The best example I've found of a self-regulating forum on the internet was one aimed at technical discussions of (mostly) computers, protocols, and so on. There was nothing preventing anyone from posting to it... except that if you didn't do it in a very specific way, which was not listed anywhere, your posts never propagated and no-one else ever saw them. And this, too, was never mentioned anywhere.
If you wanted your posts seen, you had to know enough about the underlying messaging protocols to realize that most standard interfaces didn't let you muck around with the guts of the metadata, find a program which did allow it (usually as a very esoteric and barely-documented option), get hold of that, use it to dissect existing messages and find the hidden metadata that enabled propagation, copy that into the metadata of your own messages, and set your interface up to do that automatically.

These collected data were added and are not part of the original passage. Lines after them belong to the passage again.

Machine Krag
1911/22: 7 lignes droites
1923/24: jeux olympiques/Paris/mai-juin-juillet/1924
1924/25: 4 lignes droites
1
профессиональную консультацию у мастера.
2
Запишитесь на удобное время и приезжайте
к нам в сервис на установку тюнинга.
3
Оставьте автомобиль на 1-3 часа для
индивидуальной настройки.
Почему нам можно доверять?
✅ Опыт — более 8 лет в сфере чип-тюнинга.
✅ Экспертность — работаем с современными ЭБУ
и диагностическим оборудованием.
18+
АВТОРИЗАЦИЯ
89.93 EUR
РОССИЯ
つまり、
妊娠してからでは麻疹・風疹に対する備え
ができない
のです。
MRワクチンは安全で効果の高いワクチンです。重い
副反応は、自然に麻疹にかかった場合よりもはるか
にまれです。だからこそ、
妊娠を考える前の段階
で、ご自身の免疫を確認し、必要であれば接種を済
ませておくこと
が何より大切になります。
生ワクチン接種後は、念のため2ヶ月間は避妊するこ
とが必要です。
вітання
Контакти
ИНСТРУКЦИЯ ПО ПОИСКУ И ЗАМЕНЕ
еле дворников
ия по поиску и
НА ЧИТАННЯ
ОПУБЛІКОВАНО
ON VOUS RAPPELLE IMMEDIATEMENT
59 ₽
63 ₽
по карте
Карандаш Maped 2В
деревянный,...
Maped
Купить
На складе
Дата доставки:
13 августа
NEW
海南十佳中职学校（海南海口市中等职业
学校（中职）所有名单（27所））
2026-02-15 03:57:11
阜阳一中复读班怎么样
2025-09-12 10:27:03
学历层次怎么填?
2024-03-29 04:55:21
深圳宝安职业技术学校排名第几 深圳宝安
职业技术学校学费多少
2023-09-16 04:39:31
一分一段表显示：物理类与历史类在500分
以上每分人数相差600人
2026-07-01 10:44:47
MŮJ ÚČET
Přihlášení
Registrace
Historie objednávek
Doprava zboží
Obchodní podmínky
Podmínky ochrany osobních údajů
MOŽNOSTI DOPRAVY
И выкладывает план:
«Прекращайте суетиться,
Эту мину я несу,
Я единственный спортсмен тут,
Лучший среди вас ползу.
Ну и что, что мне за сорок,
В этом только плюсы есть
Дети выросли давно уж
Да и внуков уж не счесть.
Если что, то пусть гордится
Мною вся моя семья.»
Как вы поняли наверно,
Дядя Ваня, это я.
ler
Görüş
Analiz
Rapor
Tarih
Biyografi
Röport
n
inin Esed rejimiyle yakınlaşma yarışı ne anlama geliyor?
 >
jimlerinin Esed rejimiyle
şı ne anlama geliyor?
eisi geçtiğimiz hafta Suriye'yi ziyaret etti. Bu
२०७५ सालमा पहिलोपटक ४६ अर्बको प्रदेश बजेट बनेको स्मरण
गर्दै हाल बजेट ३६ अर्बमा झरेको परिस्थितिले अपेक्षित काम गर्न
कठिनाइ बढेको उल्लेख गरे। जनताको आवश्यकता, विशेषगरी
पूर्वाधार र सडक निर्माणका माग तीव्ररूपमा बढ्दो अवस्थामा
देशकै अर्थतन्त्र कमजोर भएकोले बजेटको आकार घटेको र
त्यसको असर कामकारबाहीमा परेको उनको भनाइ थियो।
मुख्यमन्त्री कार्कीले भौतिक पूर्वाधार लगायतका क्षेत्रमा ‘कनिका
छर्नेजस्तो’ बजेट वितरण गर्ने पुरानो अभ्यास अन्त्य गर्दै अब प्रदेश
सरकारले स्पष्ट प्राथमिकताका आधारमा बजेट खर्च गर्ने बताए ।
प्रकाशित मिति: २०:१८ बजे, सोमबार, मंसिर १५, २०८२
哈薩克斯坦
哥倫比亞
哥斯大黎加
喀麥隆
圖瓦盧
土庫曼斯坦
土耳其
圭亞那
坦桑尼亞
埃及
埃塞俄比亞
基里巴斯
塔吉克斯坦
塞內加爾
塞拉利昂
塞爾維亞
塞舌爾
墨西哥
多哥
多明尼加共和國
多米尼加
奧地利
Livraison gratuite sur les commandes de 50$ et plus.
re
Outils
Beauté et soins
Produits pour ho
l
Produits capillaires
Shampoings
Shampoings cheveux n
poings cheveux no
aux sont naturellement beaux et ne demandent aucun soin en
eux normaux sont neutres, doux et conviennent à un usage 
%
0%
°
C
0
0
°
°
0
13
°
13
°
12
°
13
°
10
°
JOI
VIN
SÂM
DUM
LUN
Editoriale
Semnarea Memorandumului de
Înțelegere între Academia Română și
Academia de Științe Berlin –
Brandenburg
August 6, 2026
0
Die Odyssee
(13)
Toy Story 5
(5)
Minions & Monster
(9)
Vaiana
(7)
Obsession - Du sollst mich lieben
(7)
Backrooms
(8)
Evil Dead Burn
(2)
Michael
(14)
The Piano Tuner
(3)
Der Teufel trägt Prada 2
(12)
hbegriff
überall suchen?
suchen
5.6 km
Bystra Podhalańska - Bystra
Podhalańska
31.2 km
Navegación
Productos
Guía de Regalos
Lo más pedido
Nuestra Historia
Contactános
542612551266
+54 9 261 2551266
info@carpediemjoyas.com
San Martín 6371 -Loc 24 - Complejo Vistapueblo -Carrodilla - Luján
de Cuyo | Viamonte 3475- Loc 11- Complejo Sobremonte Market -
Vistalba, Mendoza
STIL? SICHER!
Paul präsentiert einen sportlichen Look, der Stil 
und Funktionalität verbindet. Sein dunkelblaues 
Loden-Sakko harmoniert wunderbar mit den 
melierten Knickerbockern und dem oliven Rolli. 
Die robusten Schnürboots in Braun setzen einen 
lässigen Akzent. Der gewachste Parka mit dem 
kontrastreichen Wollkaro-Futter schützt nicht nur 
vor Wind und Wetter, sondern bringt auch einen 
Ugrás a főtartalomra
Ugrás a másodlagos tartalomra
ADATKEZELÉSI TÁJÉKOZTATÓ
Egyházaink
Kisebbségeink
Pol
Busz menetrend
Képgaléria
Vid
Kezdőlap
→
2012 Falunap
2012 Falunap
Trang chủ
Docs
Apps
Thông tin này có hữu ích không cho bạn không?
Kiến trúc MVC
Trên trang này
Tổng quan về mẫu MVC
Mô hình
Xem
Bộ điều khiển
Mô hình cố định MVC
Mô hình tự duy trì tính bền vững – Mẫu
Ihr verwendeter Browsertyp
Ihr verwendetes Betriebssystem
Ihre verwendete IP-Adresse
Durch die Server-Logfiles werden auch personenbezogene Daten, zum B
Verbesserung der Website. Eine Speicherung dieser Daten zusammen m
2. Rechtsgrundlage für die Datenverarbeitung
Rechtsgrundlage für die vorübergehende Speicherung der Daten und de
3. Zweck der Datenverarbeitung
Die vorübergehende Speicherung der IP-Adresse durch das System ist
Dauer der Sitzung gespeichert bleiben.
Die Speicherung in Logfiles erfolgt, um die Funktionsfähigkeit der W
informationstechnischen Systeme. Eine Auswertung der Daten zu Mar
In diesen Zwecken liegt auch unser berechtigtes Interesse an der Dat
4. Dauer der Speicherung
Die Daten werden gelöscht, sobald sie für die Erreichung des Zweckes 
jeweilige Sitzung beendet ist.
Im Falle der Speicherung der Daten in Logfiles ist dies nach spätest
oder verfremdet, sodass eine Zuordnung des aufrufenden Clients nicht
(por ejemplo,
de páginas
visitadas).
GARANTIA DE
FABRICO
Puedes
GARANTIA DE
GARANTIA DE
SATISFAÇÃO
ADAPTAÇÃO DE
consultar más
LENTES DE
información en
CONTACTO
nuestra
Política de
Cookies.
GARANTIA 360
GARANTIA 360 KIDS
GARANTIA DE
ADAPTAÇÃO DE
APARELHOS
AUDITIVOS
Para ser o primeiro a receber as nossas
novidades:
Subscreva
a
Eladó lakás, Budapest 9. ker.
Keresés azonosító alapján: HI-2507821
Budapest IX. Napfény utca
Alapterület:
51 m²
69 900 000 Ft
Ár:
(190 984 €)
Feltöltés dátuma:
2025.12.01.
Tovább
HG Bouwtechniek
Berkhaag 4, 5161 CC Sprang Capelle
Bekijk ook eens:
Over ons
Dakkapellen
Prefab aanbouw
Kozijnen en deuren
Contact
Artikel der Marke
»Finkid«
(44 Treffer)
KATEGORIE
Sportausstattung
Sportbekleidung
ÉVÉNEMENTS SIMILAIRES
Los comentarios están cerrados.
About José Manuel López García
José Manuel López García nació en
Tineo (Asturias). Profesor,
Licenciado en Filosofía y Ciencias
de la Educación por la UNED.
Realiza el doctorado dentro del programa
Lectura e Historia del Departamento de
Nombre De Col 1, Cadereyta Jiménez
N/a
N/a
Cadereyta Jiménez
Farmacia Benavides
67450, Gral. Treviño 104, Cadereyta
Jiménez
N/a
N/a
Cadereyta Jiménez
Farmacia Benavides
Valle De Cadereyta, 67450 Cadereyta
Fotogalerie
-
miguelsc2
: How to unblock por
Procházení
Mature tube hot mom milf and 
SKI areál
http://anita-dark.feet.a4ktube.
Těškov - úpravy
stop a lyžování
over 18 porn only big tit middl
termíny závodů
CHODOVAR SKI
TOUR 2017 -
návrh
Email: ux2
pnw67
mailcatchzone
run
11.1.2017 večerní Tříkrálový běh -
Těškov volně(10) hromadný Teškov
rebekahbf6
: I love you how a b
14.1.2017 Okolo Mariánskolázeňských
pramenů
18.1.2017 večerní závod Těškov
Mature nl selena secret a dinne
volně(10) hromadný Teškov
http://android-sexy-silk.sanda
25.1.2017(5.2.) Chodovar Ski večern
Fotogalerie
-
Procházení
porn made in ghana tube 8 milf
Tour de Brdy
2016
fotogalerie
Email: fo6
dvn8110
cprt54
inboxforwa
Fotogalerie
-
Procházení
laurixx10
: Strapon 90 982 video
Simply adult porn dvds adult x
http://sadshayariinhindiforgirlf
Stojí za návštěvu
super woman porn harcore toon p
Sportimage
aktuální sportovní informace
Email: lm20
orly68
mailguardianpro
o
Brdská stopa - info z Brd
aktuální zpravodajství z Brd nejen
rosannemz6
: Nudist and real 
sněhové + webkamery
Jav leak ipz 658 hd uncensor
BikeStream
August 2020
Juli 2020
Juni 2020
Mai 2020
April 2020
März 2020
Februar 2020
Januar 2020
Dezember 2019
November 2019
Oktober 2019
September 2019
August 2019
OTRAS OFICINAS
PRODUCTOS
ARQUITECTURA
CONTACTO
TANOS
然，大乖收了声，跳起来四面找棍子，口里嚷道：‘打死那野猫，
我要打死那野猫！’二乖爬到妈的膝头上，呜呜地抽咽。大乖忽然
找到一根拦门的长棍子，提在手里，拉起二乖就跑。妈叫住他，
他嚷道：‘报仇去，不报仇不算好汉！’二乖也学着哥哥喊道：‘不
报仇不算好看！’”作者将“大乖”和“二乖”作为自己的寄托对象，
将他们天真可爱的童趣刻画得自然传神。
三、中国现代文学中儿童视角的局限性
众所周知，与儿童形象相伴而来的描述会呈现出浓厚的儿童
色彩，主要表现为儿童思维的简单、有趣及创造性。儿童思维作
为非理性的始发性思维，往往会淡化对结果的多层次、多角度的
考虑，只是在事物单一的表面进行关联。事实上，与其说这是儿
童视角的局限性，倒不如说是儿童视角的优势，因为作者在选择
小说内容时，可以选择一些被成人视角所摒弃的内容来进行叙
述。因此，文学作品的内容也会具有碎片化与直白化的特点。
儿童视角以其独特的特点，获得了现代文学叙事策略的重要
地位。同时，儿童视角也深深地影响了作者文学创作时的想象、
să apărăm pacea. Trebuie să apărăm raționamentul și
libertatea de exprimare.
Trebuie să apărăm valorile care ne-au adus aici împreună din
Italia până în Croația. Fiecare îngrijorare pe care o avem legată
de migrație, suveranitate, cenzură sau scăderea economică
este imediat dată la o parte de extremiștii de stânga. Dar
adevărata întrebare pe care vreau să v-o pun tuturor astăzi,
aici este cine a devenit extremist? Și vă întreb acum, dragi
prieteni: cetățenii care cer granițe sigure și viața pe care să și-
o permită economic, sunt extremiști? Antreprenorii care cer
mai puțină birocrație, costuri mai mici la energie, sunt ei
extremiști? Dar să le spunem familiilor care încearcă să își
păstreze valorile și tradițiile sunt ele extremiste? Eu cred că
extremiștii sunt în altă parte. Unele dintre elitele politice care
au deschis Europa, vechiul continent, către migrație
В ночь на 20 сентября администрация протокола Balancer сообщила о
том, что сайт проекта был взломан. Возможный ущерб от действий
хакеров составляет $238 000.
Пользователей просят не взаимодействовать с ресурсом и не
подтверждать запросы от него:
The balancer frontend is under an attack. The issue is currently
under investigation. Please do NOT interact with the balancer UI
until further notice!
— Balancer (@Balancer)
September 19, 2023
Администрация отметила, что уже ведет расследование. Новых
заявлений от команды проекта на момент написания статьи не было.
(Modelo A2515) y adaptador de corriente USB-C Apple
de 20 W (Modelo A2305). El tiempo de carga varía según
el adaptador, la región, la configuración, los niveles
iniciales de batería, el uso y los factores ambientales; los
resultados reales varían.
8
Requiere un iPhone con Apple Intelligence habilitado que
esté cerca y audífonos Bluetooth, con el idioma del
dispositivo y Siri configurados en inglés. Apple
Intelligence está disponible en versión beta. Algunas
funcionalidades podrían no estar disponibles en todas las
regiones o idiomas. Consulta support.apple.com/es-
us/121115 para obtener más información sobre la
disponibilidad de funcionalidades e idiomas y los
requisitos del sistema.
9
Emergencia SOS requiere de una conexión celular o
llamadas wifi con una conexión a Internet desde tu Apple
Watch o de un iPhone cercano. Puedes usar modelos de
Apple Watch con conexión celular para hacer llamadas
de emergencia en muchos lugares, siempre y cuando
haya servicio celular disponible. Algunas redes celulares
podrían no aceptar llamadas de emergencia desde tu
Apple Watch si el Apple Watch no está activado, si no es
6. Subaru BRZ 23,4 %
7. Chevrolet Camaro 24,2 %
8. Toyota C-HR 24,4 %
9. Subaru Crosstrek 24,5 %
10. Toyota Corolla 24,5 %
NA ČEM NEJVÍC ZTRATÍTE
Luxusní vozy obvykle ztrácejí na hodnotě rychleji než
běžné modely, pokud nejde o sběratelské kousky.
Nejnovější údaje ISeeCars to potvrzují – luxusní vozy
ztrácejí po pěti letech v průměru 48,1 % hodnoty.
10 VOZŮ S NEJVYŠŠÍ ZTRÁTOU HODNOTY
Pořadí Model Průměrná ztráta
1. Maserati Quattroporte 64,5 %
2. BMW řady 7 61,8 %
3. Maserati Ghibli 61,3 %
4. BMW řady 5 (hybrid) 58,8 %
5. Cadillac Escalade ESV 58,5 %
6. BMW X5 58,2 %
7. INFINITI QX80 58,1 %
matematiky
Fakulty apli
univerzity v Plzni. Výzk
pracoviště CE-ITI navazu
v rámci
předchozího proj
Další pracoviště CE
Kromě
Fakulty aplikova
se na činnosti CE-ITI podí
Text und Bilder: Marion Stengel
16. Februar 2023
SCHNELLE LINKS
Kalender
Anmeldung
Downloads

No spam, no brigading, no mods necessary. Just a purely technical hurdle that anyone could pass if they had the kind of knowledge that the forum liked to see in its participants (and was all available publicly, if you went looking). And while, in theory, you could get as*holes who had the knowledge or were prepared to put in that kind of effort to break into the discussions, they were extremely rare and tended to be ignored - there were user-filtering options also available.
Elegant, set-and-forget, and it worked amazingly well to keep discussions on-topic and relevant for years, if not decades.
These days, unfortunately, most platforms are owned by private interests who want to attract the maximum number of easily-fleeced users to an advertising/propaganda platform.